| THE TASK |
Convert every line of the material below into a numbered list, omitting blank lines.

Saved entries:
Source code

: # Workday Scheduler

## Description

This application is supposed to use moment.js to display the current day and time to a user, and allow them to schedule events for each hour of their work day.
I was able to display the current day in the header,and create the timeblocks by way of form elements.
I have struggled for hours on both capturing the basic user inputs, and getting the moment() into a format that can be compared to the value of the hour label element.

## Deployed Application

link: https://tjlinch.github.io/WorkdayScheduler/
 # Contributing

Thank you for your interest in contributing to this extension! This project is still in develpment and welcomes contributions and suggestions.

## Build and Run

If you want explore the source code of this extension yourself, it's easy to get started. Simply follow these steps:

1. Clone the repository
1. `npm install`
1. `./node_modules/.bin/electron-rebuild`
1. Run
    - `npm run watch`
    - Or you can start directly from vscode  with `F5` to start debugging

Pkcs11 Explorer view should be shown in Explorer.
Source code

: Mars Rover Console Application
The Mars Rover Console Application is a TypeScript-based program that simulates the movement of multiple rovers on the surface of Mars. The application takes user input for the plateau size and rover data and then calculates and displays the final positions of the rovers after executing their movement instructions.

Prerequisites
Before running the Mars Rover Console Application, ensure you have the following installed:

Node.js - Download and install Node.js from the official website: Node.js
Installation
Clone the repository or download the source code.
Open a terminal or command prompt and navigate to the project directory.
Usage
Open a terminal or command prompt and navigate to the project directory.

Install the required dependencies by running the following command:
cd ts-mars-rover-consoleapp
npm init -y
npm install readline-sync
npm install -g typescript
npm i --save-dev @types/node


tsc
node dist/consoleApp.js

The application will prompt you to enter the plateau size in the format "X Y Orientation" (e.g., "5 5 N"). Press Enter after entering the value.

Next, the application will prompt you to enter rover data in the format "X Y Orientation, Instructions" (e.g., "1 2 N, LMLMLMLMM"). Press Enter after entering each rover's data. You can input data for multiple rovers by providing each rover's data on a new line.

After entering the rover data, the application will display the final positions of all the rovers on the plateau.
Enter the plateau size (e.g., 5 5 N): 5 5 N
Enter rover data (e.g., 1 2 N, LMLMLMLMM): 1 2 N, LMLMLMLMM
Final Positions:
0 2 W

| TASK RESPONSE |
1. Source code
2. : # Workday Scheduler
3. ## Description
4. This application is supposed to use moment.js to display the current day and time to a user, and allow them to schedule events for each hour of their work day.
5. I was able to display the current day in the header,and create the timeblocks by way of form elements.
6. I have struggled for hours on both capturing the basic user inputs, and getting the moment() into a format that can be compared to the value of the hour label element.
7. ## Deployed Application
8. link: https://tjlinch.github.io/WorkdayScheduler/
9.  # Contributing
10. Thank you for your interest in contributing to this extension! This project is still in develpment and welcomes contributions and suggestions.
11. ## Build and Run
12. If you want explore the source code of this extension yourself, it's easy to get started. Simply follow these steps:
13. 1. Clone the repository
14. 1. `npm install`
15. 1. `./node_modules/.bin/electron-rebuild`
16. 1. Run
17.     - `npm run watch`
18.     - Or you can start directly from vscode  with `F5` to start debugging
19. Pkcs11 Explorer view should be shown in Explorer.
20. Source code
21. : Mars Rover Console Application
22. The Mars Rover Console Application is a TypeScript-based program that simulates the movement of multiple rovers on the surface of Mars. The application takes user input for the plateau size and rover data and then calculates and displays the final positions of the rovers after executing their movement instructions.
23. Prerequisites
24. Before running the Mars Rover Console Application, ensure you have the following installed:
25. Node.js - Download and install Node.js from the official website: Node.js
26. Installation
27. Clone the repository or download the source code.
28. Open a terminal or command prompt and navigate to the project directory.
29. Usage
30. Open a terminal or command prompt and navigate to the project directory.
31. Install the required dependencies by running the following command:
32. cd ts-mars-rover-consoleapp
33. npm init -y
34. npm install readline-sync
35. npm install -g typescript
36. npm i --save-dev @types/node
37. tsc
38. node dist/consoleApp.js
39. The application will prompt you to enter the plateau size in the format "X Y Orientation" (e.g., "5 5 N"). Press Enter after entering the value.
40. Next, the application will prompt you to enter rover data in the format "X Y Orientation, Instructions" (e.g., "1 2 N, LMLMLMLMM"). Press Enter after entering each rover's data. You can input data for multiple rovers by providing each rover's data on a new line.
41. After entering the rover data, the application will display the final positions of all the rovers on the plateau.
42. Enter the plateau size (e.g., 5 5 N): 5 5 N
43. Enter rover data (e.g., 1 2 N, LMLMLMLMM): 1 2 N, LMLMLMLMM
44. Final Positions:
45. 0 2 W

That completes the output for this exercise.